Hyperion Software and Arbor Software Finalize Merger

Hyperion Solutions Corp. (Sunnyvale, Calif., www.hyperion.com) has begun trading on the Nasdaq Stock Exchange as "HYSL" in the culmination of a merger in the works for several months that analysts say has created a giant in the analytic application software market.

The merger between Arbor Software Corp. and Hyperion Software Corp. was announced May 26. With shareholder approval, the companies combined on Aug. 24, with Nasdaq trading starting the next day.

The deal combines Hyperion’s packaged analytic applications with a specialty in financial applications and Arbor’s OLAP technology into one company with $375 million in revenues for fiscal 1998 and more than 1,800 employees.

Bob Moran of the analyst firm Aberdeen Group (Boston) says of the new Hyperion: "They’ll be going toe-to-toe with folks like Oracle [Corp.], and we reckon that [Hyperion] is going to be a powerhouse."

The combined company’s first order of business was integrating the Hyperion Essbase OLAP tool (previously known as Arbor Essbase) with Hyperion Pillar, a packaged application for budgeting, and Hyperion Enterprise, a packaged application for financial consolidation and reporting. The company is also working to integrate the two companies’ toolsets into Hyperion Tools, a suite of client/server and Web-enabled OLAP reporting, presentation, analysis and application development tools.

The main area of overlap falls in the OLAP products both companies offered, and the emphasis clearly will be on Essbase. "For all existing customers [of Hyperion Software’s OLAP product], we will continue to support them going forward into the foreseeable future," says Dan Druker, director of product marketing for OLAP technology at Hyperion. "At the same time, we plan to make it attractive for those customers to migrate [to Hyperion Essbase]."

Shareholders of Stamford, Conn.-based Hyperion Software and Sunnyvale, Calif.-based Arbor Software approved the issuance of 0.95 shares of Arbor common stock for each share of Hyperion Software common stock. The pooling-of-interest deal leaves Hyperion Software shareholders in control of about 60 percent of the stock and Arbor Software stockholders with about 40 percent of the shares. In fiscal 1998 revenues, Hyperion Software reported roughly $295 million compared with about $82 million for Arbor Software.

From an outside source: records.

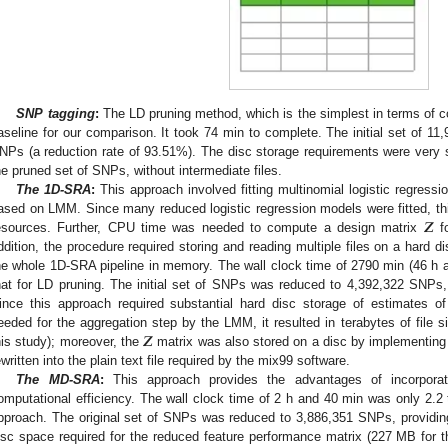
SNP tagging
:
The LD pruning method, which is the simplest in terms of 
aseline for our comparison. It took 74 min to complete. The initial set of 
NPs (a reduction rate of 93.51%). The disc storage requirements were very s
he pruned set of SNPs, without intermediate files.
The 1D-SRA
:
This approach involved fitting multinomial logistic regress
𝒁
ased on LMM. Since many reduced logistic regression models were fitted, t
esources. Further, CPU time was needed to compute a design matrix
fo
ddition, the procedure required storing and reading multiple files on a hard di
he whole 1D-SRA pipeline in memory. The wall clock time of 2790 min (46 h 
hat for LD pruning. The initial set of SNPs was reduced to 4,392,322 SNPs,
ince this approach required substantial hard disc storage of estimates of
𝒁
eeded for the aggregation step by the LMM, it resulted in terabytes of file s
his study); moreover, the
matrix was also stored on a disc by implementi
ewritten into the plain text file required by the mix99 software.
The MD-SRA
:
This approach provides the advantages of incorporatin
omputational efficiency. The wall clock time of 2 h and 40 min was only 2.2 
pproach. The original set of SNPs was reduced to 3,886,351 SNPs, providin
isc space required for the reduced feature performance matrix (227 MB for t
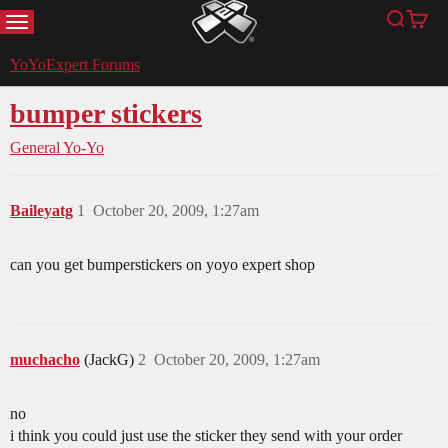
MENU
Search
Cart
YoYoExpert
YoYoExpert Forums
bumper stickers
General Yo-Yo
Baileyatg
1
October 20, 2009, 1:27am
can you get bumperstickers on yoyo expert shop
muchacho
(JackG)
2
October 20, 2009, 1:27am
no
i think you could just use the sticker they send with your order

While recognizing that the consolidation makes Hyperion Solutions the OLAP market leader by a few percentage points over Oracle, the Hurwitz Group (Framingham, Mass.), an industry analysis firm, has identified several key challenges associated with the merger. One challenge is that embedding the Essbase multidimensional engine into Hyperion Pillar and Hyperion Enterprise may cause problems for backward compatibility with previous versions of Hyperion products. Another risk is that shareholders may demand immediate moves to increase the return on their investments. Before the announcement, the companies had a market capitalization of $1.3 billion. The companies’ market capitalization when the deal was completed was approximately $900 million.